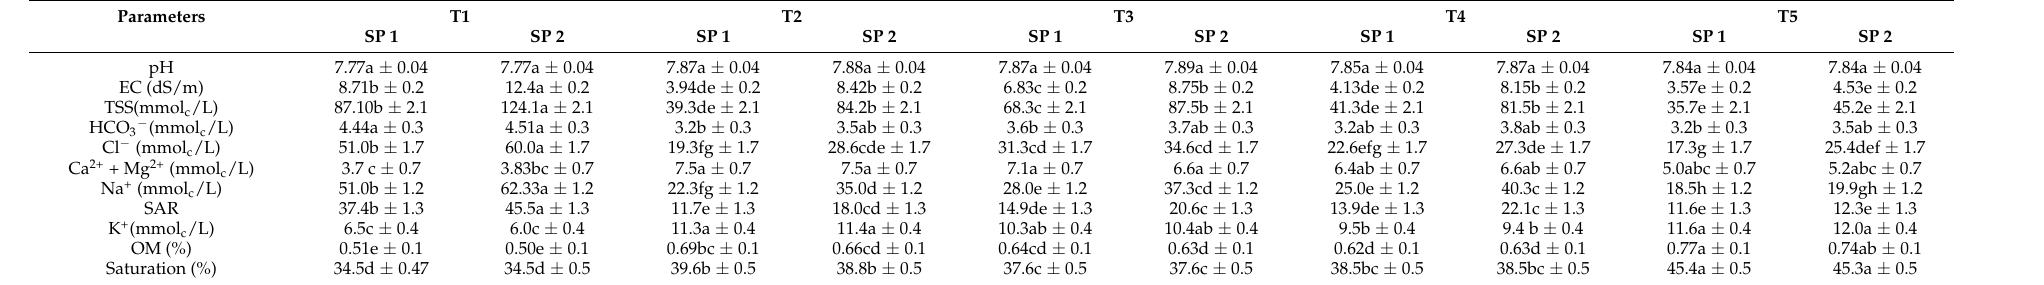
Table 1. Effect of various organic amendments and agroforestry trees species on post-harvest soil characteristics.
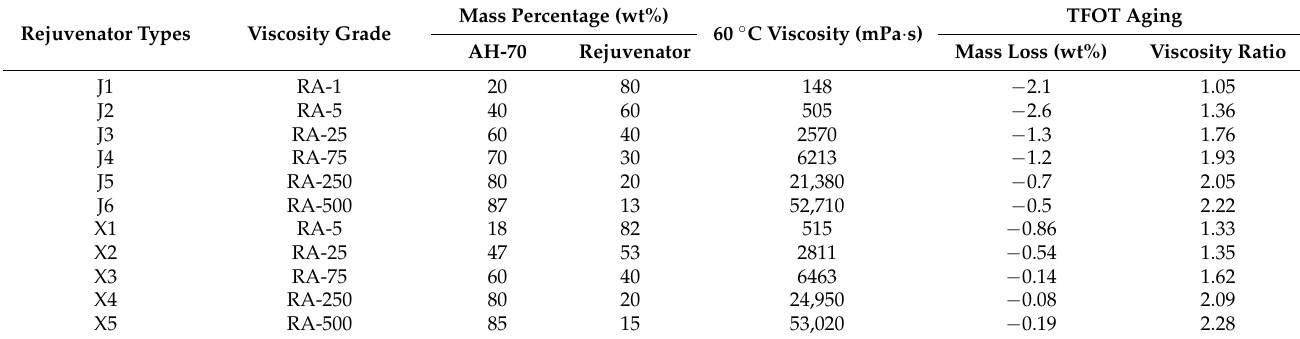
Table 5. The properties of different compound rejuvenators.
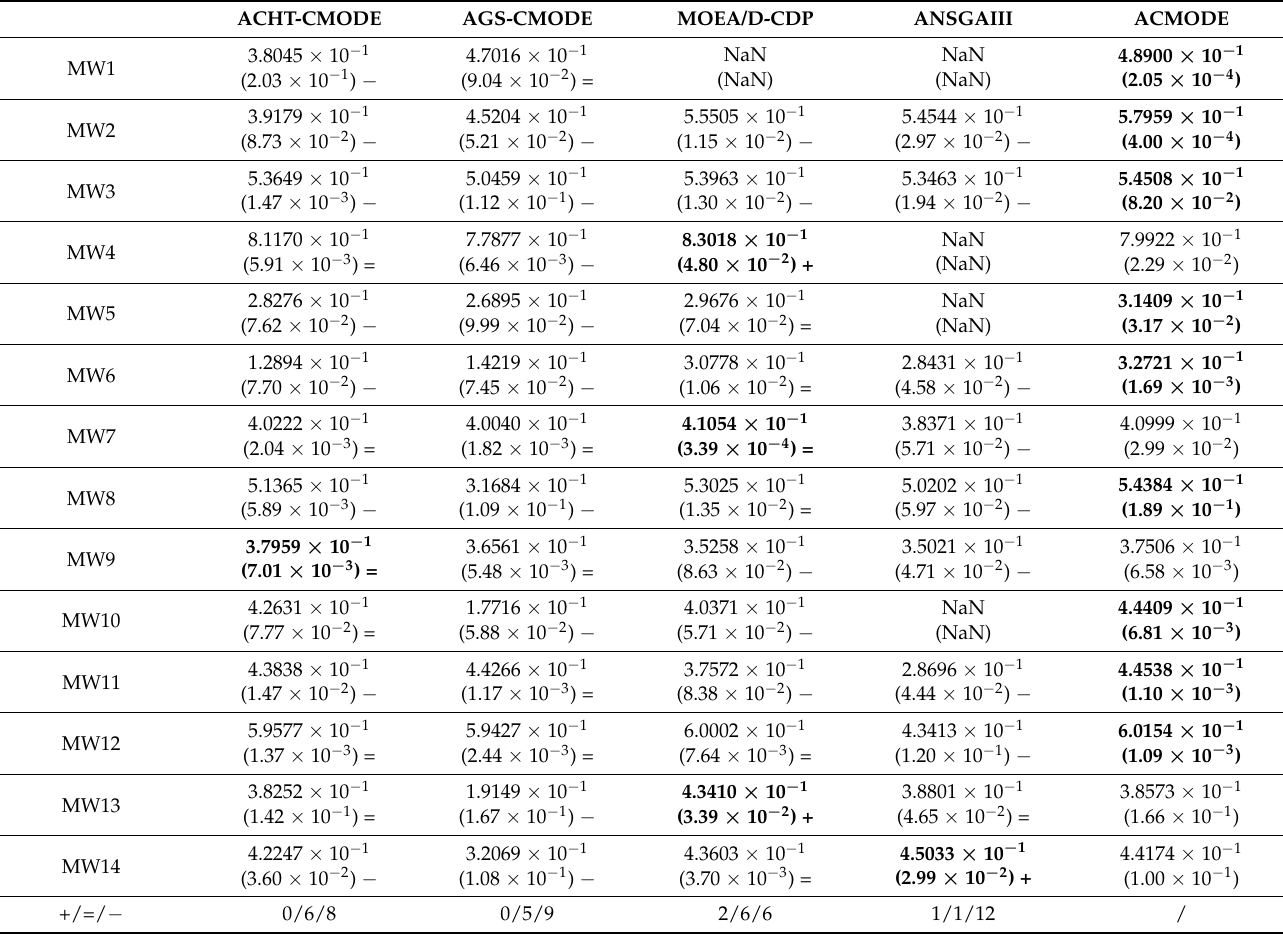
Table 9. HV results of all comparison algorithms on MW test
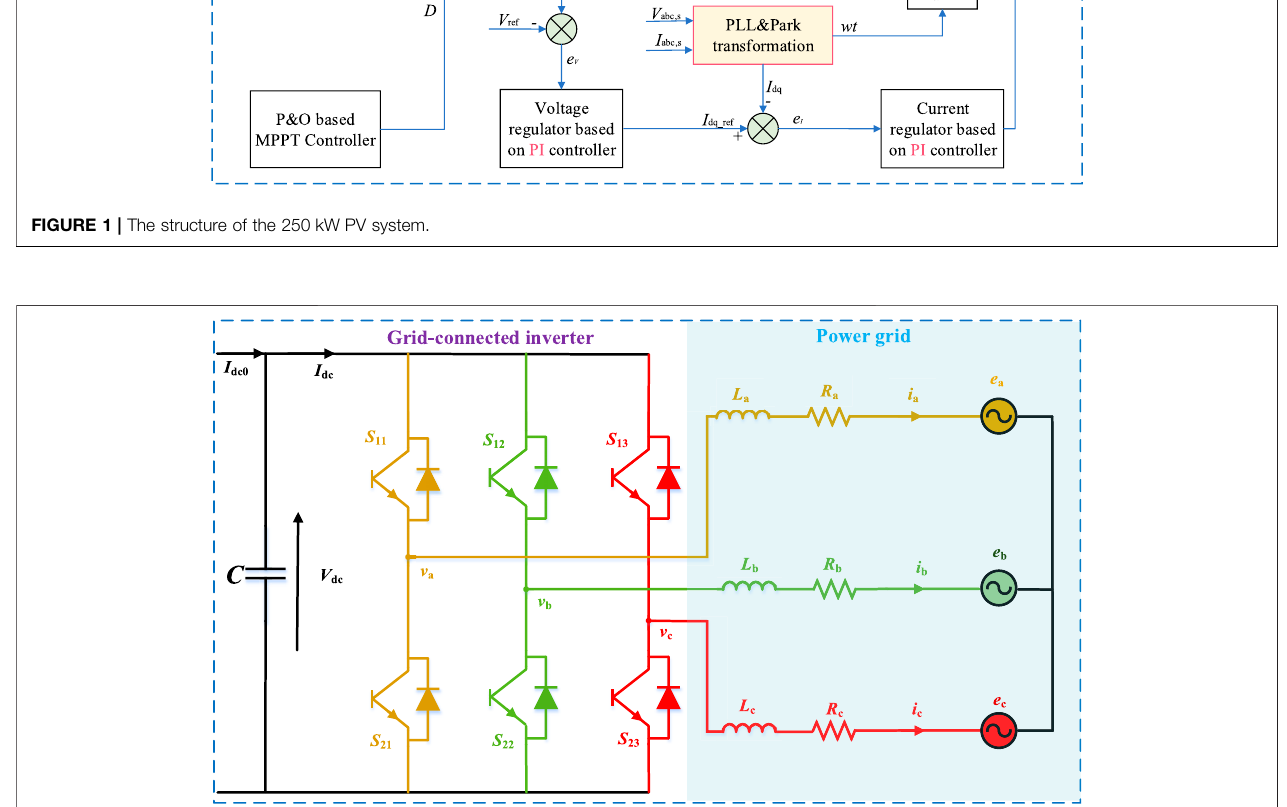
FIGURE 2 | Schematic diagram of a three-phase grid-connected PV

====

Problem –
Your task is to repeat exactly the lines from the one containing "Table 9. HV" through the end of the material, both included, and only those, without pictures.

Task response –
Table 9. HV results of all comparison algorithms on MW test
FIGURE 2 | Schematic diagram of a three-phase grid-connected PV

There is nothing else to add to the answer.